50日になったので一回目のワクチンを受けてきましたが、その時に、他の犬と遊ぶのは3回目のワクチンが終わってからといわれました。
でも、そうするとワクチンが終わるまで犬同士のふれあいができなくなります。
早く他のワンちゃんと遊ばせてあげたいのですが無理なのでしょうか?
何匹も飼っているお宅など、あかちゃんのときはどうしているのでしょうか?
早く犬同士のふれあいが出来るようになるよい方法があったら教えてください。(konさんより)
konさんまたまたこんにちは。50日齢で射つ1回目のワクチンが終わったとのこと、とりあえず良かったですね。
ワクチンは生後2〜3回射つのです。
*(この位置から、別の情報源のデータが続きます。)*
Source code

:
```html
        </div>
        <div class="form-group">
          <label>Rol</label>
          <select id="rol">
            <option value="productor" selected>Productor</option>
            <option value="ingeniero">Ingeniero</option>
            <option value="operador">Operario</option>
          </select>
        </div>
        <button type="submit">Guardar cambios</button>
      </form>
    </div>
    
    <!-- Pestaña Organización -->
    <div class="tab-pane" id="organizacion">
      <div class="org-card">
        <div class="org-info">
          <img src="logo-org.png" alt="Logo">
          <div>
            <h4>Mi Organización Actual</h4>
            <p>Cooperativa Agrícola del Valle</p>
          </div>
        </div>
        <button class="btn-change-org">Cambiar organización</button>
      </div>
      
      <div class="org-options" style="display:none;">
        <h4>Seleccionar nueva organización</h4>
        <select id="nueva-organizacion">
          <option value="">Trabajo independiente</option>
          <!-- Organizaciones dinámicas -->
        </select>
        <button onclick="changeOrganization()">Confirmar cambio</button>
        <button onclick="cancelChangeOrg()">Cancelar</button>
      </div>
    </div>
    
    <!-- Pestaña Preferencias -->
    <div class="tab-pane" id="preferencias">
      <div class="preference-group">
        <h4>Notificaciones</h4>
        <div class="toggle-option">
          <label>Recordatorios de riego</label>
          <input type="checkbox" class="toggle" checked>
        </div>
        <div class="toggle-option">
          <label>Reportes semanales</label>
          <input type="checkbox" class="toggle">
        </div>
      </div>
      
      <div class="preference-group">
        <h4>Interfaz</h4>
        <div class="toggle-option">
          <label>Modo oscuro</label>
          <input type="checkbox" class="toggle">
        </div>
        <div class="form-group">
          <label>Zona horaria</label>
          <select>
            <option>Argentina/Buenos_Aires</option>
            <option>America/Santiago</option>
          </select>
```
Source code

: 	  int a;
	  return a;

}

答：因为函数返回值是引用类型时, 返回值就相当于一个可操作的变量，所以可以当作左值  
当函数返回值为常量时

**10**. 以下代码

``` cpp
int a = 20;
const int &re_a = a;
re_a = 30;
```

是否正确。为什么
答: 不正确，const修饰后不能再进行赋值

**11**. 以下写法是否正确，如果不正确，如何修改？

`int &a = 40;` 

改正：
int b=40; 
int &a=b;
それにはいくつかの理由がありますが、簡単に言うと(かなりおおざっぱですが)、生後間もなく飲んだ母乳(初乳)には、病気から仔犬を守ってくれる免疫(移行抗体)が入っているのです。もちろんこれは母親がちゃんとワクチンを射って、免疫を持っている事が前提ですが……。
移行抗体が一定以上あればウイルスに感染する事(病気になること)はありません。
その仔犬によって移行抗体が少なくなってくる日数は様々です。統計的にみると早く移行抗体がなくなるのは50日齢、一方長く持続しても、90日齢くらいまでしか持続しない(パルボ等一部の病気を除く)のです。一方ワクチンは移行抗体がある程度少なくならないと効かないのです。したがって早く(50日齢くらいで)移行抗体がなくなる仔犬なら、50日齢で射ったワクチンが効きます。
ただし、90日齢まで移行抗体が持続する仔犬の場合、50日齢で射ったワクチンは(50日齢の時点では移行抗体がまだ十分あるので)効いていないので、90日齢でもう一度射つのです。
簡単に言うと、50日齢と90日齢で2度射てばどちらかが効くという理屈です。言いかえるとどちらか一方だけしか射たないと全く免疫ができない事もあるということです。→危険!
話は長くなりましたが、さて本題に入りましょう。
konさんの言うように、病気にかからない事を主に考えると100%近く安全に(注射による免疫ができてから)他の犬と接触させるためには、生後90日齢以後になってしまいます。
一方、社会化の観点から見ると生後50〜60日くらいから他の仔犬やおとなしい成犬、他の人間、車の音や姿等色々経験する事が重要です。そこに、大きなジレンマが生じてきます。
それを克服するためにはいくつかのポイントがあります。以後ポイントを挙げてみましょう。
1.ワクチンをきちんと接種している犬同志なら基本的に安全です。
※仔犬同志に限らずおとなしい成犬と遊ぶのも社会化の効果があります。
2.万が一、ワクチン接種が完全でない犬と接触しても自分の犬にちゃんとワクチンを接種してあげれば(接種直後には十分な免疫はできていません。10〜14日かかります)かなり(80%くらいでしょうか)安全です。
50日齢でワクチン接種してあれば(最初にお話したように)50日齢くらいで移行抗体がなくなってきてしまう仔犬の場合では、ワクチンによる免疫ができてきますし、90日齢まで移行抗体が持続する犬でも(50日齢で射ったワクチンは効きませんが)移行抗体で90日齢くらいまでは病気から守られるというわけです。
3.可能ならパピークラスを行っている信頼できる施設(動物病院等)に相談してみて下さい。(こういった施設があればとても良いと思います)
※パピークラス:健康(獣医師の判断が大切)且つ、ワクチン接種をしている仔犬同志でのふれあい、社会化練習を目的とした教室です。
4.健康そうでない犬との接触は極力、避ける。(目やにや鼻汁が出てたり…etc)
5.パピークラスや、きちんとワクチン接種してある犬とどうしても接する機会がないケースでは、50日齢でのワクチン接種後だっこして(地面を歩かせず)外の様々な景色や音、匂い、人や犬を見て経験させる。健康そうでない犬やワクチン歴が不明な犬との接触は極力避ける。